Dicks also builds up the human-inhabited world of 2084 in a way that the TV production didn't. It's Dicks who describes this world's duelling Eastern and Western blocs, with his trademark love of political zingers:

"Worst of all, each side had come to believe in its own propaganda, to believe that the opposing Bloc was populated not by human beings much like themselves but by cold-hearted ruthless monsters."

"Nilson had no wish to die in defence of the Base he was working to destroy."

But enough about the 2016 U.S. Presidential election -- that's Terrance describing an imaginary world that bears no resemblance to our own whatsoever.

He also gives several more dimensions to Doctor Solow than Ingrid Pitt was able to do on TV. Solow is a thankless role, killed off in Part Three and only on screen for a handful of minutes before that. But Dicks psycho-analyzes the character and makes her almost tragic: "[S]he had come to accept that most terrible of creeds, that the end justifies the means." Or "Her voice was dull, almost lifeless. By now Doctor Solow was becoming used to murder and treachery."

Terrance also provides lengthy technical descriptions of the Sea Base Four missile control apparatus, the "synch op" system (in which missiles can only be launched by a human brain interfaciing with the base computer) and Silurian technology. When the Doctor uses UV light converters in Part Three, Dicks explains why there are UV converters in an undersea base and explains how the crew uses them. It's easy to take this stuff for granted as mere technobabble, but the TV episode dropped those ideas into the story in media res, and it takes a Terrance to actually explain what all that stuff meant:

"Synch op technicians were in short supply. The training was difficult, sometimes dangerous, and only certain specially selected minds could cope. Sometimes, as in the case of Maddox, mistakes were made."
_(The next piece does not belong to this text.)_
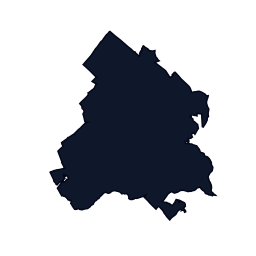 Epureni, Vaslui, Romania (Mercator projection), rotated 259°
{"feature_id": "2599482B68083638568596", "entity_name": "Epureni", "entity_type": "district", "adm_level": 2, "iso_a3": "ROU", "parent_name": "Romania", "parent_adm1": "Vaslui", "projection": "mercator", "projection_center": [27.894, 46.246], "detail": "fine", "context": "isolated", "style": "filled", "palette": "ink", "viewbox_px": 256, "rotation_deg": 259, "n_neighbors": 0, "source": "geoboundaries", "source_scale": "gbopen_adm2", "svg_char_len": 5715}
<svg xmlns="http://www.w3.org/2000/svg" viewBox="0 0 256 256"><g transform="rotate(259 128 128)"><path d="M198.8,96.1L191.8,101.3L183.9,106.6L180.6,101.6L178.9,103.4L177.3,105.5L176.8,104.7L174.1,102.9L173.6,102.5L173.2,101.9L173.0,102.0L171.9,99.3L171.3,98.4L170.3,96.2L170.1,95.6L169.6,95.9L169.3,95.5L168.2,95.2L167.8,94.9L167.2,94.2L166.0,92.6L162.0,86.4L161.1,85.3L159.5,86.3L158.1,86.9L156.3,86.7L155.8,86.8L155.0,87.5L153.2,88.2L152.3,87.9L151.8,88.1L151.3,87.2L150.4,86.5L146.9,86.8L142.5,86.9L142.3,87.0L142.1,88.4L141.5,89.6L140.9,87.1L140.6,86.4L137.9,82.4L137.2,81.6L136.0,79.2L132.7,74.3L132.2,74.3L132.3,74.2L132.3,73.5L130.1,68.2L130.1,67.9L130.0,68.0L126.3,60.0L124.9,60.1L122.4,60.8L120.1,57.0L119.1,55.4L118.5,54.8L108.3,56.5L107.7,56.8L106.9,56.3L100.6,58.1L100.7,57.0L100.4,56.0L100.4,53.5L100.2,53.2L100.4,52.0L100.5,50.0L100.3,49.5L100.4,49.1L100.2,48.6L100.4,47.5L100.1,46.7L100.0,45.7L99.8,45.2L99.8,44.7L99.6,44.1L99.7,43.8L99.7,43.3L99.4,43.1L91.8,45.1L89.5,45.2L88.0,46.3L86.3,46.7L85.9,47.2L85.7,47.6L85.9,47.9L88.3,50.9L87.5,51.8L89.2,54.1L90.5,56.4L92.1,55.9L92.3,56.1L94.0,55.5L94.1,55.9L94.6,56.1L94.2,56.4L94.0,56.7L93.9,56.5L93.6,56.6L93.4,56.9L92.5,57.1L92.9,59.3L89.4,60.0L89.3,59.4L89.1,59.0L89.3,58.2L87.0,55.5L87.3,54.9L88.7,54.3L82.4,47.2L79.4,48.3L75.0,49.7L74.1,50.1L74.4,50.6L74.3,50.8L73.7,51.3L72.4,53.6L70.1,55.1L69.1,55.3L68.3,56.6L67.8,57.0L67.6,57.6L68.5,58.6L67.4,58.2L66.4,58.3L65.1,57.5L64.8,57.4L63.7,58.1L62.0,58.5L58.4,60.1L58.1,61.1L58.2,61.6L58.0,62.4L58.3,62.7L58.5,63.7L57.8,64.6L57.4,64.9L56.9,66.2L56.6,66.9L56.5,67.5L56.8,69.5L56.7,72.4L56.7,73.1L58.1,76.0L58.6,76.3L59.3,77.6L59.8,79.3L60.5,79.6L61.8,80.9L62.6,81.3L62.6,82.1L63.3,83.6L63.9,84.0L64.2,84.5L64.2,85.4L64.9,86.6L65.8,87.1L66.8,89.0L68.8,91.8L69.2,93.6L68.8,94.7L68.1,95.2L67.7,96.4L67.7,97.7L69.1,100.4L69.1,102.1L69.0,103.2L67.5,106.5L66.6,108.0L64.5,109.4L64.5,109.8L64.7,110.1L64.7,110.5L64.4,111.5L63.9,112.2L63.9,112.9L64.2,113.7L63.9,114.2L63.0,114.6L62.0,115.5L60.2,115.7L58.7,115.3L57.5,116.4L57.2,117.6L57.0,118.5L57.2,119.6L57.1,120.3L57.6,120.9L57.7,121.8L57.3,123.1L57.3,124.3L58.1,130.3L58.5,131.3L58.4,131.8L58.9,132.7L58.4,132.4L57.2,130.6L51.9,134.2L51.1,134.5L47.6,136.8L43.0,140.0L45.3,142.6L44.4,143.9L39.9,146.6L37.2,147.4L35.6,148.4L35.3,148.4L33.5,149.2L29.8,151.4L31.6,153.6L32.8,155.9L33.2,156.9L34.2,158.6L35.8,159.9L37.3,161.5L37.8,162.8L38.0,164.0L37.9,164.7L37.3,165.3L37.1,165.4L36.8,165.1L36.9,165.8L36.8,166.3L35.9,167.3L34.5,167.5L34.7,168.6L35.0,168.7L35.8,168.7L38.6,167.2L40.3,169.4L42.6,169.6L43.5,169.3L44.1,168.8L46.9,165.1L45.3,164.3L45.1,163.9L46.7,163.7L47.5,164.1L48.6,161.7L48.1,161.4L47.9,161.0L45.9,159.7L45.0,158.5L43.4,156.8L44.3,155.7L46.0,154.2L46.5,153.0L47.7,151.6L47.9,150.3L48.1,150.0L48.4,149.0L48.8,148.4L49.7,147.7L50.0,148.5L50.6,149.5L55.8,154.9L57.1,158.0L57.1,158.8L55.6,160.7L55.2,161.4L55.6,164.5L56.7,167.7L56.6,168.5L56.3,170.3L56.1,171.0L54.1,174.9L54.2,176.0L53.8,177.8L54.1,179.3L54.1,181.0L54.6,182.5L55.4,183.6L55.7,183.8L56.0,184.5L56.1,186.6L56.0,187.5L54.0,188.4L53.0,189.1L52.3,189.7L52.0,190.1L51.8,190.5L50.5,191.2L49.2,191.4L48.9,191.7L47.7,193.8L46.9,194.6L46.2,196.7L45.4,197.9L45.4,198.1L46.1,199.1L45.4,200.4L45.2,201.2L45.5,201.0L46.4,199.9L48.3,198.8L49.0,198.1L49.9,197.7L50.8,197.6L53.7,198.7L56.1,198.8L58.8,198.3L60.1,197.8L61.9,197.4L62.9,197.5L64.3,197.2L66.0,197.9L66.8,198.8L68.0,199.6L68.2,200.0L68.9,200.8L69.2,201.5L69.7,202.2L70.2,202.6L73.0,203.7L74.1,203.6L75.9,202.9L78.4,203.2L81.4,202.3L82.7,201.7L84.2,200.7L84.7,200.2L85.3,198.8L86.0,198.1L87.1,197.8L88.1,197.8L88.5,197.6L88.7,197.2L89.0,197.0L89.3,196.5L90.3,194.6L90.9,194.2L92.1,194.2L93.0,194.0L94.2,193.6L96.5,192.3L97.3,192.1L97.7,191.1L98.2,190.5L99.2,188.4L100.1,187.6L100.5,185.9L101.2,184.5L101.3,183.4L101.7,182.0L101.9,181.8L103.5,181.5L103.7,183.6L103.5,183.8L102.6,184.0L102.5,184.8L102.7,185.1L103.9,185.3L104.3,185.3L104.3,184.5L104.4,184.4L104.8,184.4L104.8,184.8L105.9,184.8L106.0,187.6L106.1,188.2L106.5,188.4L106.8,189.5L108.6,189.1L109.8,189.2L111.0,191.0L110.4,191.4L110.6,191.8L109.1,192.5L112.6,195.5L114.1,197.0L118.3,197.0L118.5,196.6L121.6,194.4L121.6,193.9L121.9,193.7L123.1,193.2L124.0,193.4L125.2,192.5L125.2,192.8L126.0,192.2L126.9,191.3L127.6,191.0L127.7,191.6L127.3,191.7L127.4,192.3L128.4,192.4L128.8,192.7L128.8,193.0L128.7,193.5L127.7,195.5L127.5,196.6L126.7,198.0L129.2,198.6L128.0,202.0L127.9,203.0L115.7,201.3L115.1,201.2L114.9,201.4L114.6,202.2L115.6,202.9L116.4,203.8L118.0,205.3L120.6,207.2L123.0,207.8L123.8,209.1L124.2,209.2L127.0,209.4L131.0,210.9L131.4,210.9L133.9,210.1L137.4,209.8L138.2,209.9L140.4,210.8L143.3,212.5L144.4,212.9L144.4,211.7L144.6,211.3L146.4,210.1L147.0,209.6L149.4,206.7L150.4,205.1L150.7,203.8L150.6,202.6L150.8,199.6L150.8,197.5L151.0,197.2L153.3,197.0L155.6,196.5L157.4,195.7L166.2,189.4L169.1,187.8L173.4,185.1L173.8,184.8L173.6,183.8L172.7,182.9L172.1,181.7L171.2,182.2L169.4,178.9L177.1,175.8L187.3,166.8L188.0,171.4L189.2,170.5L191.2,169.7L192.3,168.9L196.5,168.5L196.9,168.5L197.7,169.0L198.9,169.2L198.8,168.0L198.8,166.9L199.8,163.8L201.8,162.6L204.3,159.9L205.0,159.5L205.7,158.7L205.2,158.1L204.7,157.9L204.1,157.4L203.8,157.3L203.5,156.8L203.2,156.9L202.9,156.6L202.6,156.6L201.9,156.2L201.4,156.4L201.0,156.2L200.7,155.8L201.0,155.7L201.1,155.2L200.1,154.5L199.5,154.5L199.2,154.2L199.3,153.9L198.9,153.7L198.5,154.1L198.0,153.9L197.2,153.2L196.3,152.8L200.6,149.4L201.1,149.6L202.0,148.0L204.6,146.3L207.8,143.5L215.9,137.2L220.6,133.1L226.2,128.7L226.2,128.4L225.6,127.3L224.6,126.5L223.7,124.7L220.3,121.0L218.6,119.4L218.2,118.3L217.5,117.4L213.2,113.0L212.1,111.4L206.3,105.7L198.8,96.1Z" fill="#0f172a" stroke="#020617" stroke-width="1.5"/></g></svg>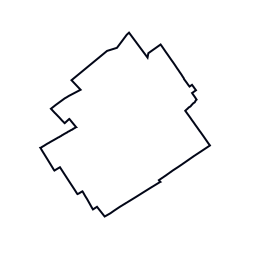 Rotunda, Olt, Romania (Mercator projection), rotated 310°
{"feature_id": "2599482B64010567081563", "entity_name": "Rotunda", "entity_type": "district", "adm_level": 2, "iso_a3": "ROU", "parent_name": "Romania", "parent_adm1": "Olt", "projection": "mercator", "projection_center": [24.304, 43.977], "detail": "fine", "context": "isolated", "style": "outline", "palette": "ink", "viewbox_px": 256, "rotation_deg": 310, "n_neighbors": 0, "source": "geoboundaries", "source_scale": "gbopen_adm2", "svg_char_len": 2799}
<svg xmlns="http://www.w3.org/2000/svg" viewBox="0 0 256 256"><g transform="rotate(310 128 128)"><path d="M167.3,202.0L167.4,201.7L167.4,201.4L167.5,201.2L167.7,200.2L167.8,199.8L167.9,199.4L168.3,198.0L169.0,195.4L169.5,193.6L170.0,191.8L170.5,189.9L171.0,188.0L171.5,186.1L171.8,184.7L172.2,183.3L172.4,182.4L172.7,181.4L173.0,180.2L173.7,177.4L174.1,176.0L174.5,174.5L175.1,172.0L175.2,171.6L175.3,171.3L175.7,169.9L176.5,166.8L177.1,164.3L177.7,162.0L177.8,161.4L178.0,160.8L178.9,160.9L180.0,161.0L180.8,161.2L181.5,161.2L182.0,161.3L182.6,161.3L183.1,161.4L183.8,161.7L184.4,161.9L184.8,162.0L185.5,162.0L186.0,161.9L186.3,162.0L187.4,162.0L188.9,162.1L189.8,162.4L190.5,162.6L191.3,162.5L191.6,162.4L192.4,162.2L193.3,162.2L193.8,162.3L194.4,160.3L194.5,160.1L195.0,158.2L195.7,155.5L195.8,155.3L195.9,155.0L196.0,154.6L199.4,155.5L199.5,155.5L200.6,155.8L201.5,152.2L201.6,151.9L202.2,149.3L199.3,148.5L199.8,146.2L199.9,145.8L200.3,144.4L200.8,142.3L201.5,139.4L201.9,138.9L202.2,138.0L202.3,137.7L202.4,137.2L203.3,134.5L204.1,131.5L204.5,130.2L205.0,128.4L205.1,127.9L205.6,126.2L206.4,123.5L207.1,121.0L207.6,119.1L207.7,118.6L208.0,117.5L210.2,109.4L210.3,108.9L210.8,107.1L212.2,102.1L212.7,100.2L212.8,99.6L212.9,99.3L206.4,97.6L203.8,96.9L198.4,95.5L194.5,97.7L199.9,75.0L201.7,67.5L198.6,67.1L198.4,67.1L191.7,67.5L182.3,68.0L173.6,62.4L128.3,54.0L126.8,67.1L114.4,62.0L112.2,61.3L110.1,60.5L99.1,57.8L93.2,56.6L93.0,58.5L92.9,59.2L92.8,59.8L92.7,60.9L92.5,62.2L92.5,62.3L92.5,63.0L92.4,63.9L92.3,64.7L92.2,66.0L92.1,66.5L92.0,67.9L91.6,70.8L91.4,72.1L91.2,73.8L91.2,74.0L91.2,74.3L91.2,74.5L91.0,75.8L91.0,76.4L96.7,77.1L97.2,77.2L97.2,77.4L95.3,87.6L95.2,87.5L94.6,87.5L93.2,87.0L92.9,86.9L92.6,86.7L92.4,86.6L92.2,86.6L91.9,86.6L91.7,86.5L91.6,86.4L91.4,86.4L91.2,86.4L90.9,86.2L90.7,86.2L90.3,86.0L89.7,85.7L89.3,85.5L88.6,85.3L88.4,85.3L87.7,85.0L87.3,84.8L87.2,84.7L86.9,84.6L86.4,84.4L86.1,84.3L85.9,84.3L85.6,84.2L85.4,84.2L84.6,83.8L83.9,83.6L83.7,83.5L83.0,83.2L82.2,82.9L80.9,82.5L80.1,82.1L79.3,82.0L77.3,81.2L77.0,81.2L75.6,80.5L74.6,80.2L72.5,79.4L71.9,79.2L68.5,77.9L67.7,77.6L66.3,77.1L66.1,77.1L64.7,76.5L63.9,76.2L61.4,75.4L60.8,75.2L60.1,75.0L58.6,74.4L58.0,74.3L57.9,74.2L57.5,74.1L56.9,73.9L56.6,73.8L56.5,73.7L55.5,76.5L52.4,85.9L49.6,94.3L48.2,98.4L48.1,99.0L51.4,100.1L54.2,101.1L51.9,108.6L50.4,113.5L48.7,119.1L46.3,127.1L44.9,131.5L44.9,131.8L46.2,132.4L50.0,133.7L50.2,133.8L49.9,134.8L48.4,138.8L47.2,142.5L43.7,151.7L43.1,153.5L47.7,154.9L45.2,167.0L46.7,167.6L51.3,169.3L55.8,170.5L62.3,172.4L69.2,174.7L74.8,176.6L80.5,178.5L88.3,181.0L97.2,183.9L107.3,187.3L107.5,187.4L107.5,187.0L107.9,185.2L116.4,187.6L124.2,189.6L130.1,191.4L133.6,192.4L149.1,196.6L158.4,199.4L164.5,201.2L167.3,202.0Z" fill="none" stroke="#020617" stroke-width="2"/></g></svg>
"The Solarium... was designed to counteract the effect of long spells of undersea duty. It was said you could even get a tan if you stayed in there long enough, though few people bothered."

The human characters in this story may be largely cardboard, but, in Terrance's hands, they're cardboard moving through a very complex world.

The TARDIS crew fares well, too. You can hear Dicks mentally arguing with Eric Saward over the merits of adding an untrustworthy, shifty regular character (Turlough) to the TARDIS. Not counting The Five Doctors, this is the only Turlough story novelized by Dicks -- but, in this one outing, Dicks nails the character, calling attention to Turlough's cowardice and shifting loyalties in virtually every scene (he allows Vorshak to observe, "A nasty, treacherous-looking type he was too"). Tegan also gets a moment of triumph, when she happily observes that the Sea Base guard platoon commander is female. That's a nice touch which you won't find in the TV version.

And, yes, as Feryok concedes above, Dicks really does save the Myrka. You can see Dicks smirking (or, if you will, s-Myrk-ing) at the idea of a dinosaur cross-bred with an electric eel, but the Myrka makes sense here. Mostly.

Terrance also cheerfully papers over plot implausibilities. "Fortunately Bulic had a good knowledge of the base ventilation system." I've worked in many offices, and, trust me, nobody on site ever has any idea how the ventilation systems work.

Other plot holes he can't fix. The Doctor's last resort to save the Sea Base (and humanity) is to release hexachromite gas, which is harmless to mankind and lethal to marine life, and that sorts out the Sea Devils... except that the Silurians are land-based mammals and shouldn't have succumbed to the gas. Eric Saward missed that one and so, probably, did Terrance. Oh well.

Is this a perfect book? Of course not. It's barely 120 pages long. Given 250 pages, this could have been an all-timer. Part Four as written plays a bit rushed -- the Doctor and the Silurian leader only get two scenes together, and Terrance is a bit uncomfortable describing the huge body count at the end of the story. So the ache and disappointment of the Doctor saving the day but failing to save many lives, is very muted here.

But, make no mistake. The novelization of Warriors of the Deep is one of the finest examples of Terrance Dicks taking a lower-ranked TV story and making it into a memorable, enjoyable book. Be thankful this one exists.